Meret Oppenheim (1913–1985) is undoubtedly one of the most significant artists of the twentieth century. She painted and drew, worked with sculpture, created design and fashion objects, wrote poetry, designed stage sets and jewellery and worked as a photographer and model. While she is currently regarded by many as a prominent example of (French) Surrealism, she eludes stylistic classification and cannot be reduced to any predictable lines of artistic development. Oppenheim resisted dominant opinions, genre boundaries and fixed ideas about artistic creation.
Experimentation was front and centre for her: curiosity, the joy of the unknown and the new. She would have found it unthinkable to create serial works, use recurring tropes, limit herself, or to repeat the same thing time and again. Engaging with gender issues as well as the associated social and artistic ideas were also key to her practice; as a woman artist in a field (now as ever) dominated by men, her own gender was not only a motif in her artistic expression, but also in her own personal and political activities. Her critical, emancipatory and non-conformist attitude made her a role model and figure of identification for many subsequent artists, then and now.
Meret Oppenheim arrived in Paris in 1932. She quickly became part of the contemporary art scene in the French capital, regularly participating in exhibitions with Alberto Giacometti, Pablo Picasso, Jean Arp, André Breton and Max Ernst. It was during this time that Man Ray created his famous nude photo series Erotique-voilée – which shows a 20-year-old Oppenheim stood behind a piece of heavy machinery, ‘dressed’ in no more than black printer’s ink.
Oppenheim’s early artistic work concentrated largely on scrawl-like drawings, enigmatic paintings, uncanny objects, collages, and designs for jewellery and other fashion accessories. It was in 1936 that her perhaps best-known and iconically Surrealist work, Le Déjeuner en fourrure, was created: a cup, a saucer and a small spoon covered in fur. After its first presentation at Galerie Cahiers d’Art, the object was included in the groundbreaking Fantastic Art, Dada, Surrealism exhibition at MoMA (1936–37) before being purchased for the museum by its then director, Alfred Barr.

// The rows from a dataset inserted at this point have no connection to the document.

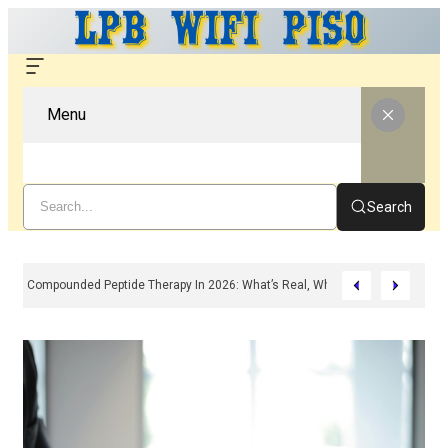
Menu
Search
Compounded Peptide Therapy In 2026: What’s Real, What’s Hype, And What 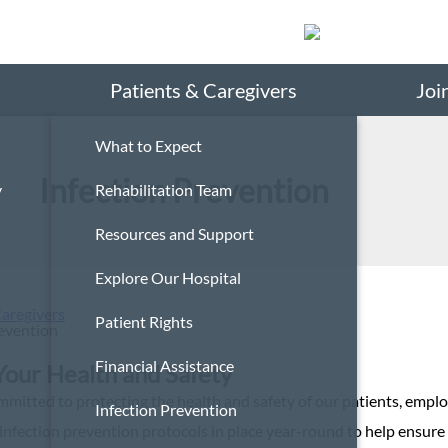
Search
Patients & Caregivers
Joi
What to Expect
Infection Prevention
y
Rehabilitation Team
Resources and Support
Explore Our Hospital
Caregivers
Patient Rights
revention
Financial Assistance
Your Health and Safety
mmitted to protecting the health and safety of our patients, emplo
Infection Prevention
infection prevention protocols in place year-round to help ensure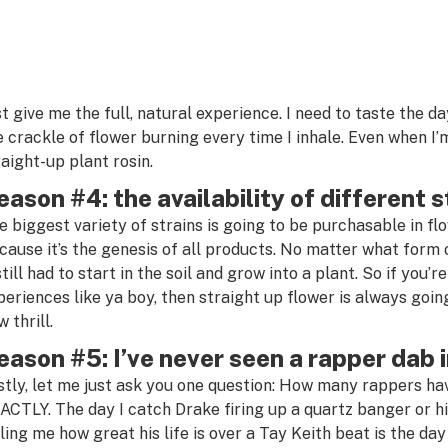
st give me the full, natural experience. I need to taste the da
e crackle of flower burning every time I inhale. Even when I
raight-up plant rosin.
eason #4: the availability of different s
e biggest variety of strains is going to be purchasable in fl
cause it’s the genesis of all products. No matter what form
still had to start in the soil and grow into a plant. So if you’
periences like ya boy, then straight up flower is always going
 thrill.
eason #5: I’ve never seen a rapper dab i
stly, let me just ask you one question: How many rappers ha
ACTLY. The day I catch Drake firing up a quartz banger or hi
lling me how great his life is over a Tay Keith beat is the day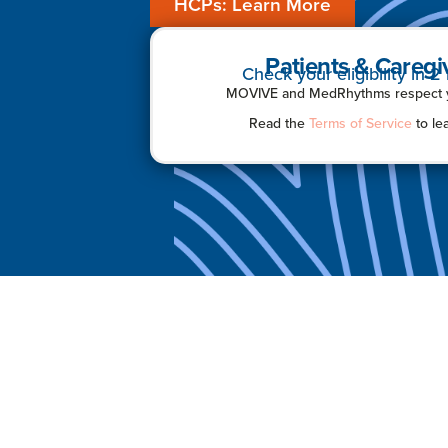
HCPs: Learn More
Patients & Caregi
Check your eligibility in 2
MOVIVE and MedRhythms respect yo
Read the
Terms of Service
to le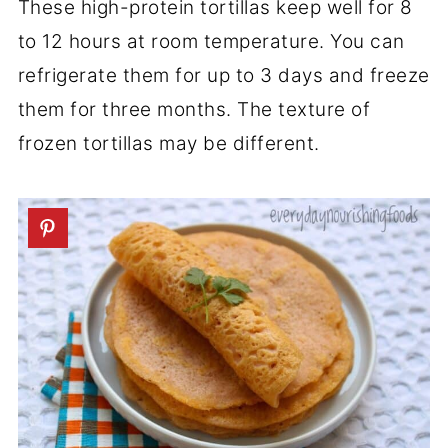
These high-protein tortillas keep well for 8
to 12 hours at room temperature. You can
refrigerate them for up to 3 days and freeze
them for three months. The texture of
frozen tortillas may be different.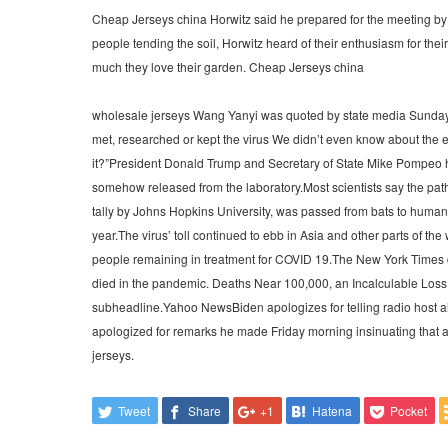
Cheap Jerseys china Horwitz said he prepared for the meeting by
people tending the soil, Horwitz heard of their enthusiasm for the
much they love their garden. Cheap Jerseys china
wholesale jerseys Wang Yanyi was quoted by state media Sunday a
met, researched or kept the virus We didn’t even know about the e
it?”President Donald Trump and Secretary of State Mike Pompeo ha
somehow released from the laboratory.Most scientists say the path
tally by Johns Hopkins University, was passed from bats to humans
year.The virus’ toll continued to ebb in Asia and other parts of t
people remaining in treatment for COVID 19.The New York Times d
died in the pandemic. Deaths Near 100,000, an Incalculable Loss
subheadline.Yahoo NewsBiden apologizes for telling radio host ai
apologized for remarks he made Friday morning insinuating that a 
jerseys.
Tweet
Share
+1
Hatena
Pocket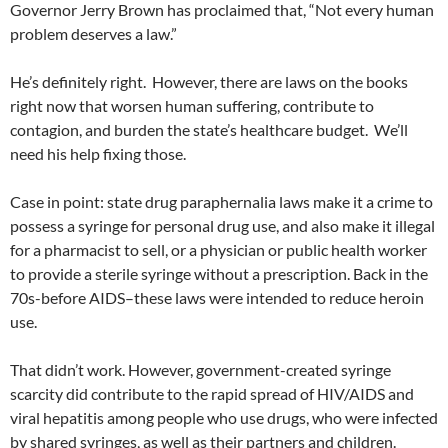
Governor Jerry Brown has proclaimed that, “Not every human
problem deserves a law.”
He’s definitely right. However, there are laws on the books
right now that worsen human suffering, contribute to
contagion, and burden the state’s healthcare budget. We’ll
need his help fixing those.
Case in point: state drug paraphernalia laws make it a crime to
possess a syringe for personal drug use, and also make it illegal
for a pharmacist to sell, or a physician or public health worker
to provide a sterile syringe without a prescription. Back in the
70s-before AIDS–these laws were intended to reduce heroin
use.
That didn’t work. However, government-created syringe
scarcity did contribute to the rapid spread of HIV/AIDS and
viral hepatitis among people who use drugs, who were infected
by shared syringes, as well as their partners and children.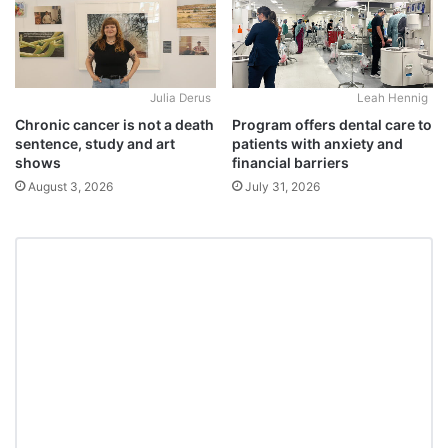
Julia Derus
Leah Hennig
Chronic cancer is not a death
Program offers dental care to
sentence, study and art
patients with anxiety and
shows
financial barriers
August 3, 2026
July 31, 2026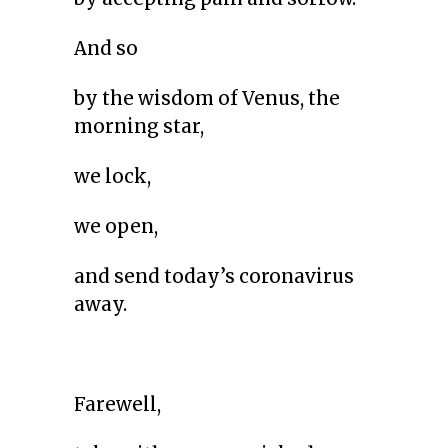
And so
by the wisdom of Venus, the
morning star,
we lock,
we open,
and send today’s coronavirus
away.
Farewell,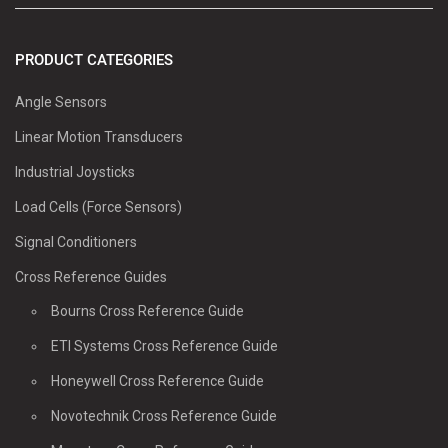
PRODUCT CATEGORIES
Angle Sensors
Linear Motion Transducers
Industrial Joysticks
Load Cells (Force Sensors)
Signal Conditioners
Cross Reference Guides
Bourns Cross Reference Guide
ETI Systems Cross Reference Guide
Honeywell Cross Reference Guide
Novotechnik Cross Reference Guide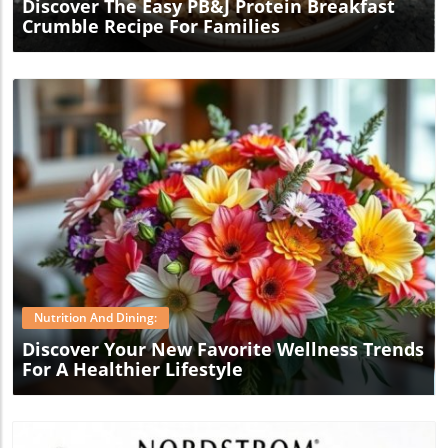
Discover The Easy PB&J Protein Breakfast
Crumble Recipe For Families
Blog Image
Nutrition And Dining:
Discover Your New Favorite Wellness Trends
For A Healthier Lifestyle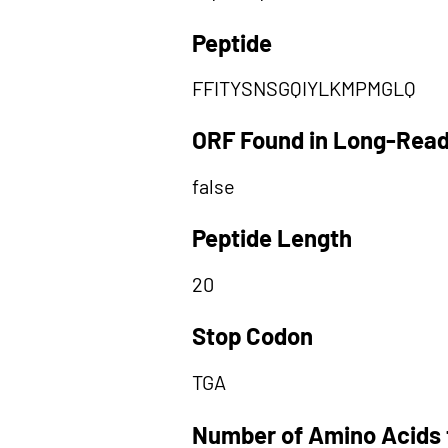
Peptide
FFITYSNSGQIYLKMPMGLQ
ORF Found in Long-Rea
false
Peptide Length
20
Stop Codon
TGA
Number of Amino Acids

For the now world-famous young artist, this was followed by a prolonged crisis of creativity and identity. She felt too neutered as a mere muse – reduced to her objet trouvé. She moved to a studio in Bern, where she found a new climate that was highly fruitful for her artistic work.
Although she broke with the Parisian Surrealists, many ideas that were central to the early twentieth century remained immanent in her work. Bridging genres and combining materials – drawings, paintings, sketches, designs, fashion and jewellery, furniture and textiles – her works are fantastical and fanciful, poetic and ironic, humorous and earnest. It’s always a game: combinations of colour and form, various materials, sensations and alienation. Her works are at times possessed of a geometric clarity, at others of a lyrical abstraction.
Starting in the late 60s, Meret Oppenheim began to be rediscovered internationally via solo and group exhibitions. In 1967 Moderna Museet in Stockholm showed her first retrospective. Her questioning of gender roles, which in Paris was still seen as a patriarchally determined femininity, culminated in a comprehensive theory of androgyny, set explicitly against a ‘feminine’ art: ‘In the spiritual realm there is no difference between men and women, the difference exists only in the animalistic – for the spirit is androgynous.’ It is this attitude that later made her a guiding light for generations of artists.